I went to Elmer Jordan's funeral today. It was an upbeat service appropriate for a man who added life and wisdom to countless CdA'ians since the 1940's. Speakers included Mayor Sandi, Charlie Nipp, Denny Hague, and Don Monson; the latter three played ball for Elmer. Elmer was truly an extraordinarily respected man.
A couple of things struck me. First, I hope that when I pass away, people will remember me a fraction as fondly as they did Elmer. And that hope made me realize, once again, that I have a lot of work to do to stop thinking so much of myself and more about my community.
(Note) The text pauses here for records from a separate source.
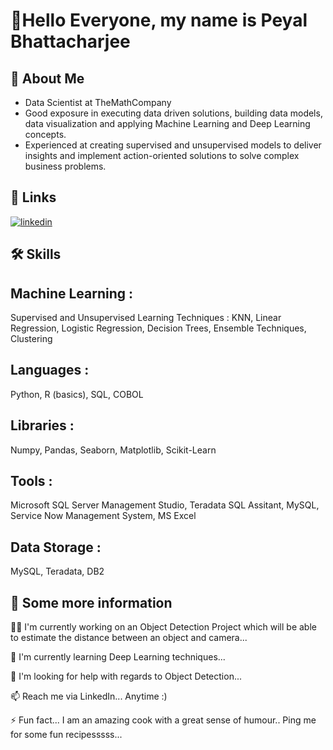 
# 👋Hello Everyone, my name is Peyal Bhattacharjee

## 🚀 About Me
- Data Scientist at TheMathCompany
- Good exposure in executing data driven solutions, building data models, data visualization and applying Machine Learning and Deep Learning concepts.
- Experienced at creating supervised and unsupervised models to deliver insights and implement action-oriented solutions to solve complex business problems.

## 🔗 Links
[![linkedin](https://img.shields.io/badge/linkedin-0A66C2?style=for-the-badge&logo=linkedin&logoColor=white)](https://www.linkedin.com/in/peyal-bhattacharjee-3640367a/)



## 🛠 Skills
## Machine Learning : 
Supervised and Unsupervised Learning Techniques : KNN, Linear Regression, Logistic Regression, Decision Trees, Ensemble Techniques, Clustering
## Languages : 
Python, R (basics), SQL, COBOL
## Libraries : 
Numpy, Pandas, Seaborn, Matplotlib, Scikit-Learn
## Tools : 
Microsoft SQL Server Management Studio, Teradata SQL Assitant, MySQL, Service Now Management System, MS Excel
## Data Storage : 
MySQL, Teradata, DB2


## 🔗 Some more information
👩‍💻 I'm currently working on an Object Detection Project which will be able to estimate the distance between an object and camera...

🧠 I'm currently learning Deep Learning techniques...

🤔 I'm looking for help with regards to Object Detection...

📫 Reach me via LinkedIn... Anytime :) 

⚡️ Fun fact... I am an amazing cook with a great sense of humour.. Ping me for some fun recipesssss...

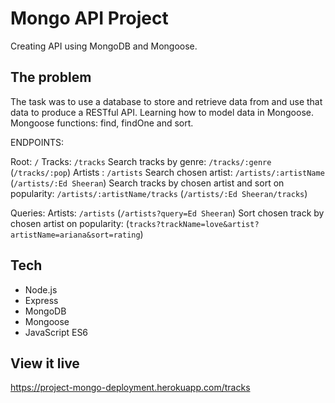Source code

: # Mongo API Project

Creating API using MongoDB and Mongoose.

## The problem

The task was to use a database to store and retrieve data from and use that data to produce a RESTful API. Learning how to model data in Mongoose. Mongoose functions: find, findOne and sort.

ENDPOINTS: 

Root: `/`
Tracks: `/tracks`
Search tracks by genre: `/tracks/:genre` (`/tracks/:pop`)
Artists : `/artists`
Search chosen artist: `/artists/:artistName` (`/artists/:Ed Sheeran`)
Search tracks by chosen artist and sort on popularity: `/artists/:artistName/tracks` (`/artists/:Ed Sheeran/tracks`)

Queries:
Artists: `/artists` (`/artists?query=Ed Sheeran`)
Sort chosen track by chosen artist on popularity: (`tracks?trackName=love&artist?artistName=ariana&sort=rating`)


## Tech

- Node.js
- Express
- MongoDB
- Mongoose
- JavaScript ES6

## View it live

https://project-mongo-deployment.herokuapp.com/tracks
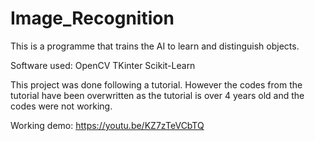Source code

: # Image_Recognition
This is a programme that trains the AI to learn and distinguish objects.

Software used:
OpenCV
TKinter
Scikit-Learn

This project was done following a tutorial. 
However the codes from the tutorial have been overwritten as the tutorial is over 4 years old and the codes were not working.

Working demo:
https://youtu.be/KZ7zTeVCbTQ
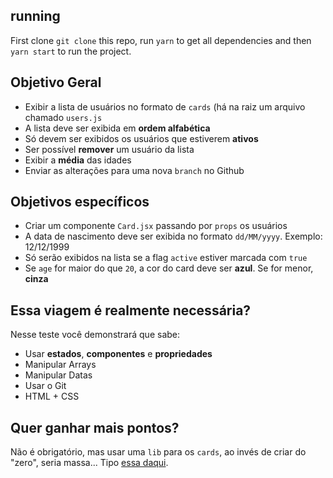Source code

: ## running

First clone `git clone` this repo, run `yarn` to get all dependencies and then `yarn start` to run the project.

## Objetivo Geral

- Exibir a lista de usuários no formato de `cards` (há na raiz um arquivo chamado `users.js`
- A lista deve ser exibida em **ordem alfabética**
- Só devem ser exibidos os usuários que estiverem **ativos**
- Ser possível **remover** um usuário da lista
- Exibir a **média** das idades
- Enviar as alterações para uma nova `branch` no Github

## Objetivos específicos

- Criar um componente `Card.jsx` passando por `props` os usuários
- A data de nascimento deve ser exibida no formato `dd/MM/yyyy`. Exemplo: 12/12/1999
- Só serão exibidos na lista se a flag `active` estiver marcada com `true`
- Se `age` for maior do que `20`, a cor do card deve ser **azul**. Se for menor, **cinza**

## Essa viagem é realmente necessária?

Nesse teste você demonstrará que sabe: 

- Usar **estados**, **componentes** e **propriedades**
- Manipular Arrays
- Manipular Datas
- Usar o Git
- HTML + CSS

## Quer ganhar mais pontos?

Não é obrigatório, mas usar uma `lib` para os `cards`, ao invés de criar do "zero", seria massa... Tipo [essa daqui](https://ant.design).


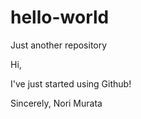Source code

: # hello-world
Just another repository

Hi,

I've just started using Github!

Sincerely,
Nori Murata
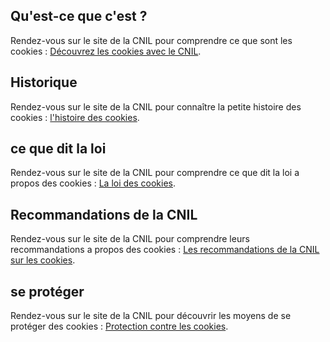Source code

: ## Qu'est-ce que c'est ?
Rendez-vous sur le site de la CNIL pour comprendre ce que sont les cookies : <a href="https://www.cnil.fr/fr/cookies-et-autres-traceurs/definitions/glossaire" title="Site web de définition des cookies par la CNIL" target="_blank">Découvrez les cookies avec le CNIL</a>.

## Historique
Rendez-vous sur le site de la CNIL pour connaître la petite histoire des cookies : <a href="https://linc.cnil.fr/une-petite-histoire-du-cookie" title="Site web de la CNIL expliquant l'histoire des cookies" target="_blank">l'histoire des cookies</a>.

## ce que dit la loi
Rendez-vous sur le site de la CNIL pour comprendre ce que dit la loi a propos des cookies :
<a href="https://www.cnil.fr/fr/cookies-et-autres-traceurs/regles/cookies/que-dit-la-loi" title="Site web d'explication de la loi sur les cookies dela CNIL" target="_blank">La loi des cookies</a>.

## Recommandations de la CNIL
Rendez-vous sur le site de la CNIL pour comprendre leurs recommandations a propos des cookies : 
<a href="https://www.cnil.fr/fr/cookies-et-autres-traceurs/regles/cookies/lignes-directrices-modificatives-et-recommandation" title="Site web des recommandations de la CNIL à propos de l'utilisation des cookies">Les recommandations de la CNIL sur les cookies</a>.

## se protéger
Rendez-vous sur le site de la CNIL pour découvrir les moyens de se protéger des cookies : 
<a href="https://www.cnil.fr/fr/cookies-et-autres-traceurs/comment-se-proteger/maitriser-votre-navigateur" title="Site web de la CNIL expliquant comment se protéger des cookies">Protection contre les cookies</a>.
Second, the many tales of Elmer's unique ability to instill sportsmanship, integrity, and discipline and WIN at the same time seems to be a lost art today. Today the "winning" seems to overcome the sportsmenship. I recently sat next to a basketball coach from one of the CdA highschools while our 3rd-graders were playing AAU basketball. At halftime, he called his son over to tell him to only foul the other kids in front of "the ref with the glasses. He doesn't call it as much." The the coach's dad commented to me about how the opposition player who had to leave due to an injury must have "received a little payback." I told him that our coach didn't teach "payback." He was pretty smirky about that.
I know there are some coaches (Shawn Amos at CdA High comes to mind) that still believe in developing young men to be good citizens as well as teaching them to win, but it seems that like is becoming the exception. The age of Dennis Erikson seems to be the norm. I hope I am wrong about that, but I believe we need more Elmer Jordans.